Chatib Basri: Tax Amnesty Bukan Solusi Pilihan di Kala Normal

Ekbis167 Views

KEPRIPOS.COM (KPC), Jakarta — Mantan Menteri Keuangan (Menkeu) Chatib Basri menilai program pengampunan pajak merupakan kebijakan yang terpaksa diambil pemerintah di tengah perlambatan ekonomi dan pelemahan ekspor. Namun, ia memilih tidak untuk menggunakan kebijakan amnesti pajak ketika menjadi orang nomor satu di Kementerian Keuangan (21 Mei 2013 – 20 Oktober 2014).

Alasannya, kata Chatib, kondisi perekonomian nasional dua tahun yang lalu berbeda dengan saat ini.  Kala itu, Indonesia masih bisa merasakan kemewahan dari meledaknya harga komoditas dan permintaan ekspor belum turun setajam dua tahun terakhir. Dampaknya, penerimaaan fiskal masih relatif aman dengan defisit masih di kisaran 2,2 hingga 2,3 persen dari Pendapatan Domestik Bruto (PDB).

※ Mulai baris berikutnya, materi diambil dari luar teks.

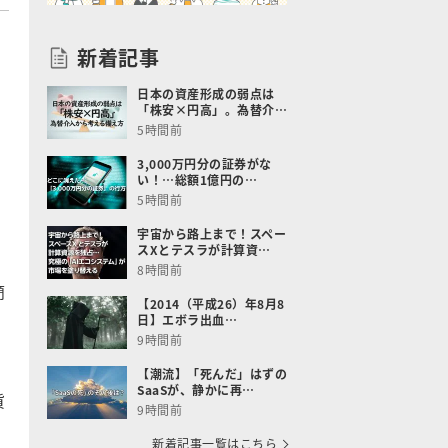
新着記事
日本の資産形成の弱点は
「株安×円高」。為替介…
5時間前
3,000万円分の証券がな
い！…総額1億円の…
5時間前
宇宙から路上まで！スペー
スXとテスラが計算資…
8時間前
簡
【2014（平成26）年8月8
日】エボラ出血…
9時間前
【潮流】「死んだ」はずの
SaaSが、静かに再…
貨
9時間前
新着記事一覧はこちら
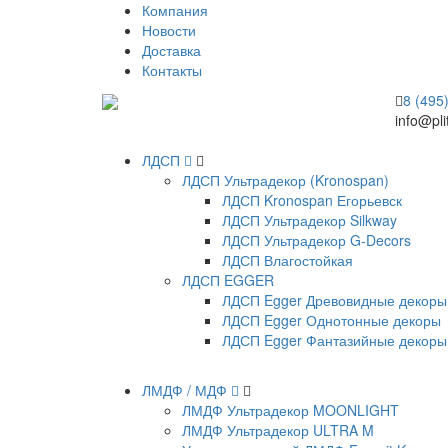
Компания
Новости
Доставка
Контакты
8 (495
info@pli
ЛДСП
ЛДСП Ультрадекор (Kronospan)
ЛДСП Kronospan Егорьевск
ЛДСП Ультрадекор Silkway
ЛДСП Ультрадекор G-Decors
ЛДСП Влагостойкая
ЛДСП EGGER
ЛДСП Egger Древовидные декоры
ЛДСП Egger Однотонные декоры
ЛДСП Egger Фантазийные декоры
ЛМДФ / МДФ
ЛМДФ Ультрадекор MOONLIGHT
ЛМДФ Ультрадекор ULTRA M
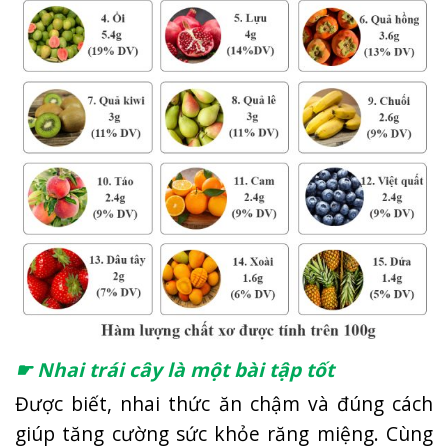
☛ Nhai trái cây là một bài tập tốt
Được biết, nhai thức ăn chậm và đúng cách
giúp tăng cường sức khỏe răng miệng. Cùng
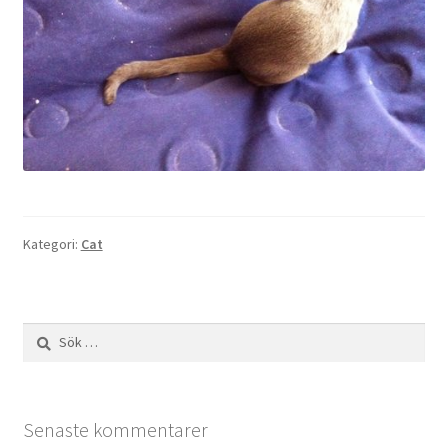
Kategori:
Cat
Sök
efter:
Senaste kommentarer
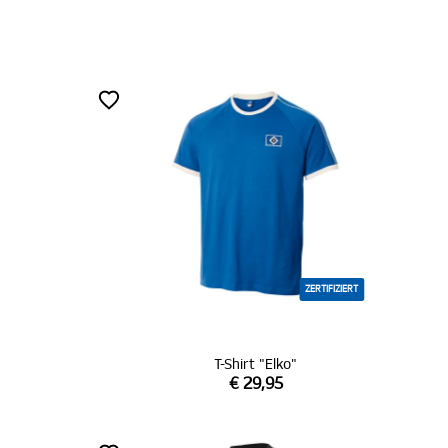
ZERTIFIZIERT
T-Shirt "Elko"
€ 29,95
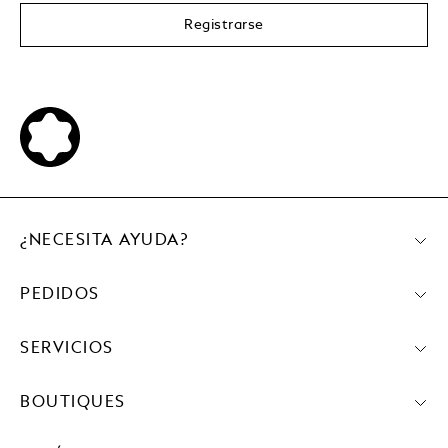
Registrarse
¿NECESITA AYUDA?
PEDIDOS
SERVICIOS
BOUTIQUES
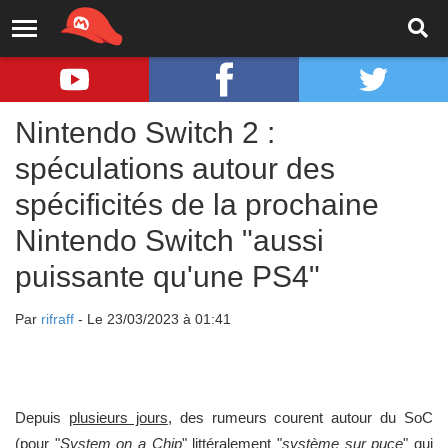
Nintendo Switch 2 :
spéculations autour des
spécificités de la prochaine
Nintendo Switch "aussi
puissante qu'une PS4"
Par
rifraff
- Le 23/03/2023 à 01:41
Depuis
plusieurs jours
, des rumeurs courent autour du SoC
(pour "
System on a Chip
" littéralement "
système sur puce
" qui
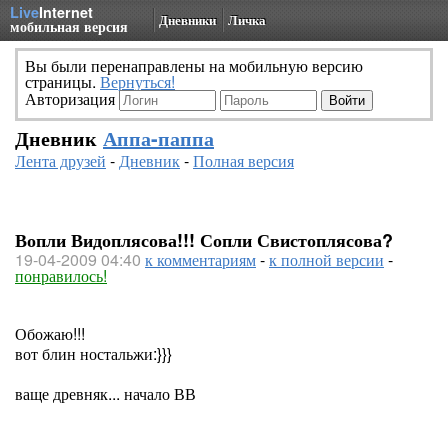
Live
Internet
Дневники
Личка
мобильная версия
Вы были перенаправлены на мобильную версию
страницы.
Вернуться!
Авторизация
Дневник
Аппа-паппа
Лента друзей
-
Дневник
-
Полная версия
Вопли Видоплясова!!! Сопли Свистоплясова?
19-04-2009 04:40
к комментариям
-
к полной версии
-
понравилось!
Обожаю!!!
вот блин ностальжи:}}}
ваще древняк... начало ВВ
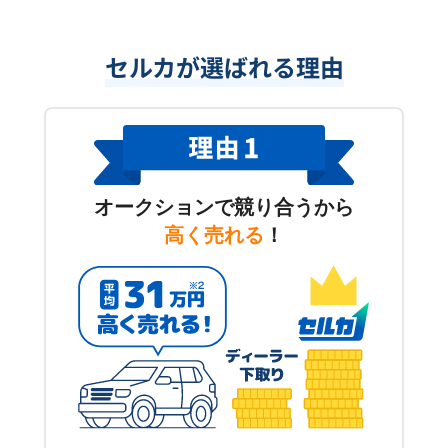
セルカが選ばれる理由
オークションで競り合うから
高く売れる
！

“Harga komoditas kala itu masih di atas jadi saya punya ruang untuk reformasi perpajakan dilakukan sebelum tax amnesty dilakukan,” tutur ekonom yang ditunjuk sebagai saksi ahli pemerintah dalam sidang lanjutan uji materi Undang-Undang Pengampunan Pajak di Mahkamah Konstitusi, Senin (31/10).

Menurut Chatib, beberapa upaya perbaikan sistem perpajakan yang terjadi di eranya antara lain inisiasi penyampaian Surat Pemberitahuan (SPT) pajak tahunan secara online (e-filing), penyerahan faktur pajak secara online, dan pengenaan Pajak Penghasilan (PPh) final bagi Usaha Mikro, Kecil dan Menengah (UMKM).

Sementara saat ini, lanjutnya, pemerintahan dihadapkan dengan kondisi perlambatan ekonomi dunia yang menekan permintaan ekspor. Tak hanya itu, kondisi harga komoditas juga belum pulih sehingga sulit mengharapkan ekspor sebagai motor pertumbuhan ekonomi dan sumber penerimaan negara.

“Padahal, struktur penerimaan perpajakan kita itu banyak didominasi oleh perusahaan yang berkaitan dengan sumber daya alam,” ujarnya.

Dia pun mengutip data Bank Dunia 2013, di mana rata-rata harga minyak dunia dan batubara pada saat itu masing-masing berkisar US$104,08 per barel dan US$84,56 per metrik ton (mt). Sementara tahun lalu, harga keduanya anjlok menjadi US$50,75 per barel dan US$57,51 per mt.

Karenanya, Chatib mengatakan pemerintah memiliki urgensi untuk melawan tekanan fiskal yang berasal dari risiko merosotnya penerimaan . Bahkan, Menkeu Sri Mulyani Indrawati masih memperkirakan tahun ini defisit anggaran diperkirakan mengarah ke 2,7 persen terhadap PDB.

“Situasi berbeda ketika 2015-2016, kalau kita mau melakukan reformasi perpajakan dulu itu butuh waktu tiga sampai empat tahun. Sementara, pendapatan mengalami penurunan saat ini,” ujarnya.

Amnesti pajak, menurut Chatib, pilihan yang terpaksa diambil pemerintah di tengah kondisi yang ada. Jika pemerintah tidak mendapatkan tekanan dan memiliki kelonggaran waktu, Chatib yakin pemerintah akan menempuh langkah lain untuk mengawali reformasi perpajakan.

“Kalau periodenya panjang, saya kira bukan ini [amnesti pajak] jawabanya,” ujarnya.

Lebih lanjut, dampak sentimen positif amnesti pajak ke perekonomian sudah bisa terlihat dari menguatnya nilai tukar rupiah lebih dari 6 persen dan penguatan Indeks  Harga Saham Gabungan (IHSG) lebih dari 20 persen sepanjang tahun ini. Penguatan ini akan terus berlanjut seiring dengan masuknya realisasi komitmen repatriasi dari wajib pajak.

Selanjutnya, Chatib meyakini perbaikan basis pajak melalui program amnesti pajak merupakan aset penting dalam menggenjot penerimaan pajak ke depan.